Poland and Hungary have also come out against it, threatening to veto other EU policies that require unanimity at the European Council level, including the next EU budget, known as the Multiannual Financial Framework, or other climate goals.
According to the Green MEP, anything below 55 per cent would see the world “heading straight towards 2°C warming”.
“There’s a lot of uncertainty but it’s clear we’re not going to meet 1.5°C or well below 2°C as the climate treaty from Paris says.”
Climate Action Network Europe, a global network of hundreds of environmental NGOs, has meanwhile said that the EU would need to cut emissions by 65 per cent by 2030 to keep in line with the Paris Agreement.
The Greens’ increasing power
The Austrian MEP denounced conservative parties in the EU parliament and in governments across the bloc for “talking the talk” but “not walking the walk”.
Green policies have become key to election campaigning.
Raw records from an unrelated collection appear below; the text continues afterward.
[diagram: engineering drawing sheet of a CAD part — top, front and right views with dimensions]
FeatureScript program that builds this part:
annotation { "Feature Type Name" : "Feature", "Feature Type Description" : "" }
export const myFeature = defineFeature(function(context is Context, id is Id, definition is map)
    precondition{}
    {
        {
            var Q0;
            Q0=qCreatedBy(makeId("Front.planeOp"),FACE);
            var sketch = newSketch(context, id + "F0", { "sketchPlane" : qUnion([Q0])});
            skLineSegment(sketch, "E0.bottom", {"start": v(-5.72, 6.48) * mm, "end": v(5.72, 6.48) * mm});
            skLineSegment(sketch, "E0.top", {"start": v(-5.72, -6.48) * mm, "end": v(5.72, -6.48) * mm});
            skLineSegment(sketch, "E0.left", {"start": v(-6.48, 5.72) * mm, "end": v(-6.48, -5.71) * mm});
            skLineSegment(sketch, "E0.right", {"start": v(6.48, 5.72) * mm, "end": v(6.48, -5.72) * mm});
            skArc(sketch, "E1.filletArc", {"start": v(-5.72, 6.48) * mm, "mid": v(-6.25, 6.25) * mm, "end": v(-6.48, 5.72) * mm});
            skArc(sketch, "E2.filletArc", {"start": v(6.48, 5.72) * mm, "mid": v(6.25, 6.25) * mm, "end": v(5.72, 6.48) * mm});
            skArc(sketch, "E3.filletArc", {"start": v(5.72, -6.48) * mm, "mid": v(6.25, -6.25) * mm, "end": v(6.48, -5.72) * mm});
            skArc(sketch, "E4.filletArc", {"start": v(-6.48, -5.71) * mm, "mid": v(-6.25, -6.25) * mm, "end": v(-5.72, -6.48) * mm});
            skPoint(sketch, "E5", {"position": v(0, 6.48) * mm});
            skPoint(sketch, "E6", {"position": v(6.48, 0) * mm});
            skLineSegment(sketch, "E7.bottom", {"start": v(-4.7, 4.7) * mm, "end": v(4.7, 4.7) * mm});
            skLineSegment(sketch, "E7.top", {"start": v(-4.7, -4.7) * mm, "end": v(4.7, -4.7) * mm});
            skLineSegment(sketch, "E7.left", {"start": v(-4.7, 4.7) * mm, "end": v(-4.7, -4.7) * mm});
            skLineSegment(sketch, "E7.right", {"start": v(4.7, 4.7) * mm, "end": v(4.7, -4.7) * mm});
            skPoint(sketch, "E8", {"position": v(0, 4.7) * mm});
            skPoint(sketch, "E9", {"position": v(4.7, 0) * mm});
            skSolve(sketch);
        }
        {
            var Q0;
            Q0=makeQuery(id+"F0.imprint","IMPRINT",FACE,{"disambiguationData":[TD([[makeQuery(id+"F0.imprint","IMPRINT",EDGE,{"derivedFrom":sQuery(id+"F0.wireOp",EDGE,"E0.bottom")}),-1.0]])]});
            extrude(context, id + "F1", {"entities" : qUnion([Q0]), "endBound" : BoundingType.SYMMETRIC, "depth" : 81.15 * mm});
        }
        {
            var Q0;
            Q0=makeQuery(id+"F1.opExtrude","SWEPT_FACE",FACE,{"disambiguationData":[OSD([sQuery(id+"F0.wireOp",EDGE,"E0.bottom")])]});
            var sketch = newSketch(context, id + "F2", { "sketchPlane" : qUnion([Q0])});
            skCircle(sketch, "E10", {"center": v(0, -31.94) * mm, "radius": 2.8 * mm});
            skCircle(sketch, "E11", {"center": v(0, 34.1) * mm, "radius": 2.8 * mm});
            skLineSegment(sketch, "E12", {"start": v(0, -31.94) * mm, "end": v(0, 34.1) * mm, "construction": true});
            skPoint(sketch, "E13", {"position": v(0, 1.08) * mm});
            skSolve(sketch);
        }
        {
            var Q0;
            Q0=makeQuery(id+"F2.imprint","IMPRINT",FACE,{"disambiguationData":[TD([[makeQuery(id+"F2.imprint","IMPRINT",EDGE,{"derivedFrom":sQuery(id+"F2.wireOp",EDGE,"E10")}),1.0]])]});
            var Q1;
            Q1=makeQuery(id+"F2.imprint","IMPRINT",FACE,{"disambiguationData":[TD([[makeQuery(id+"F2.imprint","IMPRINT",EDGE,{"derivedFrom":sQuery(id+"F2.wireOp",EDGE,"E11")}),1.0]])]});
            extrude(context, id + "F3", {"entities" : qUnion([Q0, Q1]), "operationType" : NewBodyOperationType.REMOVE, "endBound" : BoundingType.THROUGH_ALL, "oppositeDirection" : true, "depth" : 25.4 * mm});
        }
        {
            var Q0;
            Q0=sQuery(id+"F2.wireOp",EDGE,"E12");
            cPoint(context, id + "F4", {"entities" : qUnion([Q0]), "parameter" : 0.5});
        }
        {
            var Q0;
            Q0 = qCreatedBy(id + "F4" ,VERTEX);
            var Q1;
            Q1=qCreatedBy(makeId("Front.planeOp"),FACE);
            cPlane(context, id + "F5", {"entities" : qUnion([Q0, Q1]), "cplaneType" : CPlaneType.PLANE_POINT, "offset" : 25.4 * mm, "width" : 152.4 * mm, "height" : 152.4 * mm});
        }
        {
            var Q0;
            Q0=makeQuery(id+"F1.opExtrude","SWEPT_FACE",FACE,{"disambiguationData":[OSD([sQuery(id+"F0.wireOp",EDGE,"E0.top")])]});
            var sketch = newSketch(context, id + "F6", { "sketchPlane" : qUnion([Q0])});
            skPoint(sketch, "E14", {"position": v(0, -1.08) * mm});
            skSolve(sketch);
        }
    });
A 2019 survey for the Commission found for instance that more than nine in ten Europeans see climate change as a “serious problem” and agree that greenhouse gas emission should be reduced to a minimum.
Green parties have made considerable gains in recent elections across the 27-country club, including in EU parliamentary elections and in France’s most recent municipal plebiscite.
Green formations are now the junior partner in several coalition governments such as in Austria, Germany, and Ireland.
“Conservatives, here in the (EU) parliament, if you hear their speeches, you think, ‘OK, they have understood the message, finally.’ If you then see the amendments, the proposals they put, then you’ll miss the ambition,” he argued.
“That also relates to the member states. Most of our member states are governed by conservative governments (…) They are pretty good at announcing but when it comes to concrete policies, it’s very tough work and you have to fight for every millimetre, for every fund, for every subsidy,” he said.